The answer should be an exact copy of the lines from the line with "this compile to?" through the last line of the entries, and no other lines.

INPUT DATA Start Marker

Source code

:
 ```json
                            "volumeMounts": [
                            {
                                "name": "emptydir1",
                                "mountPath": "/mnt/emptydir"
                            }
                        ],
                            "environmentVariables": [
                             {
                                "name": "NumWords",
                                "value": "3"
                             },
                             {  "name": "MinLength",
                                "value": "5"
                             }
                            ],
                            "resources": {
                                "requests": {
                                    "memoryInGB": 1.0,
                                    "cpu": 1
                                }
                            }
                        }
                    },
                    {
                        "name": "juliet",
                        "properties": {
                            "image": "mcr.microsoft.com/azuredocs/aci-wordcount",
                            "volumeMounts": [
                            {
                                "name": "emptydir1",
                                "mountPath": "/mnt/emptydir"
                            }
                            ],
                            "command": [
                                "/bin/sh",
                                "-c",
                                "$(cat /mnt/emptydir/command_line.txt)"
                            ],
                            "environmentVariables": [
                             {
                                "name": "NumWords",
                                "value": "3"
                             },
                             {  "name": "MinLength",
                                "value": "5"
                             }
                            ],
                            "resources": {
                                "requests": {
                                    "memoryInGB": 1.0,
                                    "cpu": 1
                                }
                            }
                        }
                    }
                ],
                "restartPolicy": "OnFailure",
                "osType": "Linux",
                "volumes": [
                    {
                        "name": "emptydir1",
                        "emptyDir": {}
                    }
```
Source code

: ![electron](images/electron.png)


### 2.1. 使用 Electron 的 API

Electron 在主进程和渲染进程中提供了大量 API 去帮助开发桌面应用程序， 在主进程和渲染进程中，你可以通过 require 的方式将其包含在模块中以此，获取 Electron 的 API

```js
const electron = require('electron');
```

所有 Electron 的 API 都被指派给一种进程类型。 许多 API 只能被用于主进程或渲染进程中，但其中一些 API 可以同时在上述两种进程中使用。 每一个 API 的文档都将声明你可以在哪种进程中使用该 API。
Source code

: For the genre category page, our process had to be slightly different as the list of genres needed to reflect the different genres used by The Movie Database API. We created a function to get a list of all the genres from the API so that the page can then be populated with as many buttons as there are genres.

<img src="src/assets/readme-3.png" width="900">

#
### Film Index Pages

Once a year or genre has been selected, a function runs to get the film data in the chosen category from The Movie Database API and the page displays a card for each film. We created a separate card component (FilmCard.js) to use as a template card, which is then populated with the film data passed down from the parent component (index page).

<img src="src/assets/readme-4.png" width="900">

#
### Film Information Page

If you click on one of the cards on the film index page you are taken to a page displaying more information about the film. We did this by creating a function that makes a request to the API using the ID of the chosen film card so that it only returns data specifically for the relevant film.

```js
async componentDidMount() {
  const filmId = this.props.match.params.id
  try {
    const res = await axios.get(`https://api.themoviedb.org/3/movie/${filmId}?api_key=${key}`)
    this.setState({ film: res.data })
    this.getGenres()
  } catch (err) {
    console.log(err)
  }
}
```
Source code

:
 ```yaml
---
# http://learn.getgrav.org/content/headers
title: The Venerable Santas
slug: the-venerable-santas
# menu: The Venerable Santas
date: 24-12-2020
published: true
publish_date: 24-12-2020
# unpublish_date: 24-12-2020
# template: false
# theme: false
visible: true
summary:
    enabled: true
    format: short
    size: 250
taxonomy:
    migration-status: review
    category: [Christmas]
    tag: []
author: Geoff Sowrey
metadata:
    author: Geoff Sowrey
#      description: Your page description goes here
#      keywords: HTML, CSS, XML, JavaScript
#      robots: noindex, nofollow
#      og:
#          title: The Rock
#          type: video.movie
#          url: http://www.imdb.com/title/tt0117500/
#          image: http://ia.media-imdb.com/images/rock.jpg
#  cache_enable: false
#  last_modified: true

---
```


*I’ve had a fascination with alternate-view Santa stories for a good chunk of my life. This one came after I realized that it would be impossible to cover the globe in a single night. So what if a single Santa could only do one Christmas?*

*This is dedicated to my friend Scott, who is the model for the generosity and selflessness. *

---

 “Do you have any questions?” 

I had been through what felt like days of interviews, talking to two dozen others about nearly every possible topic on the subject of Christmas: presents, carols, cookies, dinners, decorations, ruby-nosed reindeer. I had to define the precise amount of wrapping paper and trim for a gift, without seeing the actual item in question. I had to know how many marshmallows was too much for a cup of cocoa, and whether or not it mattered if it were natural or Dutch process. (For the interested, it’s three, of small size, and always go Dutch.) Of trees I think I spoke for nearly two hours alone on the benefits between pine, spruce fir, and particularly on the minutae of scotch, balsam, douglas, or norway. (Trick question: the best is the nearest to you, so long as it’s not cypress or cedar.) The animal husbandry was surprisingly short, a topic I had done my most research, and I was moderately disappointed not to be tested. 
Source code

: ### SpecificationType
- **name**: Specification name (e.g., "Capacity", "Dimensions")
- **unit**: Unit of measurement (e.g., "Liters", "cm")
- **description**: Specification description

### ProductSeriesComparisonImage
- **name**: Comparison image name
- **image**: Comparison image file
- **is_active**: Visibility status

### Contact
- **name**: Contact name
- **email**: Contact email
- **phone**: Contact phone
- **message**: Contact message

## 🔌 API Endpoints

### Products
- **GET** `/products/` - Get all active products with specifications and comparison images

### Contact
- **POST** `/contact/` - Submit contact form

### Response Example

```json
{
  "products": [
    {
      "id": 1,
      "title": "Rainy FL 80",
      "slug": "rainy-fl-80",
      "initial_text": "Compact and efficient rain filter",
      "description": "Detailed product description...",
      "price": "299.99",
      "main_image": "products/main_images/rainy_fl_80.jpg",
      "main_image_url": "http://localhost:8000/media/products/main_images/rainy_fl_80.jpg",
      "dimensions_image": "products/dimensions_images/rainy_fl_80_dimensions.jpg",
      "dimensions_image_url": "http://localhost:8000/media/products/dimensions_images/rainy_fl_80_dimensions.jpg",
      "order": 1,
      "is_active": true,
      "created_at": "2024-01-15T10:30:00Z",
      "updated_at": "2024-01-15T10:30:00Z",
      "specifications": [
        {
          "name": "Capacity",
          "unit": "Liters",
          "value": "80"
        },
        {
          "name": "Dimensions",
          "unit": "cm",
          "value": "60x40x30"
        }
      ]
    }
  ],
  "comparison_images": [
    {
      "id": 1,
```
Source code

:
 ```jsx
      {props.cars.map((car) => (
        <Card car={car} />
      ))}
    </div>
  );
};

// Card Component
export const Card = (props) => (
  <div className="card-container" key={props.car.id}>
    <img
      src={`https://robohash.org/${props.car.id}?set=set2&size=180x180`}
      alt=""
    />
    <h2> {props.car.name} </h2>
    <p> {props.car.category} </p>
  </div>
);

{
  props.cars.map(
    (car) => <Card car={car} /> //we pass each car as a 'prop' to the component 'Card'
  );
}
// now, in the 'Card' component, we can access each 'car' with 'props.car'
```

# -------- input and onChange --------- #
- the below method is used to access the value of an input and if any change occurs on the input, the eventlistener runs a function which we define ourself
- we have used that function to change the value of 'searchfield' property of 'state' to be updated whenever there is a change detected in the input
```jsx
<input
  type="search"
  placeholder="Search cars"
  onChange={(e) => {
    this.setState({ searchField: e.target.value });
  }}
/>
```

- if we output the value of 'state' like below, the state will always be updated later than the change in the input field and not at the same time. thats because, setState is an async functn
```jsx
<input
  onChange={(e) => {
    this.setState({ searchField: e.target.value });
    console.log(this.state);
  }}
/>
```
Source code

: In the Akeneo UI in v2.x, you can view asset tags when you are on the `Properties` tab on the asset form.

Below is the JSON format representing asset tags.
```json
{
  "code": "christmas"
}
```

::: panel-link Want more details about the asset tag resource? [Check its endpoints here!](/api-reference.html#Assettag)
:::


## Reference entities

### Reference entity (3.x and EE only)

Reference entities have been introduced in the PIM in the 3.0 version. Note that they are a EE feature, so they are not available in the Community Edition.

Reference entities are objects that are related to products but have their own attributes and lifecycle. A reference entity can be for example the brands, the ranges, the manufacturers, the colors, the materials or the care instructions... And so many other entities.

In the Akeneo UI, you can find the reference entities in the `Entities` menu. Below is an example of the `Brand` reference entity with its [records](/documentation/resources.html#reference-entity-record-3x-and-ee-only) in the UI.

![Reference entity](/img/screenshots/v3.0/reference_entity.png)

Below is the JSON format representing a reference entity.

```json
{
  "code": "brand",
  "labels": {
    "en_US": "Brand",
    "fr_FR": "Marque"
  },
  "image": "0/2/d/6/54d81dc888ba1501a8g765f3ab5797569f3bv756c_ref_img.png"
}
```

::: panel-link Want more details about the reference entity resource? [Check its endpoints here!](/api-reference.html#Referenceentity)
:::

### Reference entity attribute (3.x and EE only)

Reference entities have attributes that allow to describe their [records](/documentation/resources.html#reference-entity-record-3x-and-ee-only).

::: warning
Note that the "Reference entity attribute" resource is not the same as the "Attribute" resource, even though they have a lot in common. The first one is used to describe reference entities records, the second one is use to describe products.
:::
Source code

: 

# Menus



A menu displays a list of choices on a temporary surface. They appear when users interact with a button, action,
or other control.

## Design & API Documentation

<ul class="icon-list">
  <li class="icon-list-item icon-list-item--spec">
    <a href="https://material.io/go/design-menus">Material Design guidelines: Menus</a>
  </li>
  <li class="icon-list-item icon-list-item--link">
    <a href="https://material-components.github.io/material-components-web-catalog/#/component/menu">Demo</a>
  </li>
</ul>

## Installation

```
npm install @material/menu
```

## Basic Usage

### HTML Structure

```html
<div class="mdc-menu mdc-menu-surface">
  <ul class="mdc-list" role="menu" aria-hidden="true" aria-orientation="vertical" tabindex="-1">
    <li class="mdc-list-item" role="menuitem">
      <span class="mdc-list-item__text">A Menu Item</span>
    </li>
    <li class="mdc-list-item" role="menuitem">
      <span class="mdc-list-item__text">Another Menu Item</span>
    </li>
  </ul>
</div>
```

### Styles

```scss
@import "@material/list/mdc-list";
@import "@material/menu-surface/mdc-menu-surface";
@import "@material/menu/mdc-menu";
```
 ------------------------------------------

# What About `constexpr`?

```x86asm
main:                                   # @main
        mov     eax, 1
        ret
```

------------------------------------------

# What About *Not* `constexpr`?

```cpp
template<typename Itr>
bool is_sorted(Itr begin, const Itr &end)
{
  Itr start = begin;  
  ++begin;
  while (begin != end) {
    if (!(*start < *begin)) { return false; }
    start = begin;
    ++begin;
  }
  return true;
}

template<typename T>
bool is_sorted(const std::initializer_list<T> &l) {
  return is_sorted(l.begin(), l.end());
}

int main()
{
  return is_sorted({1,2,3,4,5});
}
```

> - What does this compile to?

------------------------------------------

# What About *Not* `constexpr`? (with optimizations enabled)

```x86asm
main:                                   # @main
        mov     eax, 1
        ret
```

INPUT DATA End Marker

• [TASK OUTPUT]:
> - What does this compile to?

------------------------------------------

# What About *Not* `constexpr`? (with optimizations enabled)

```x86asm
main:                                   # @main
        mov     eax, 1
        ret
```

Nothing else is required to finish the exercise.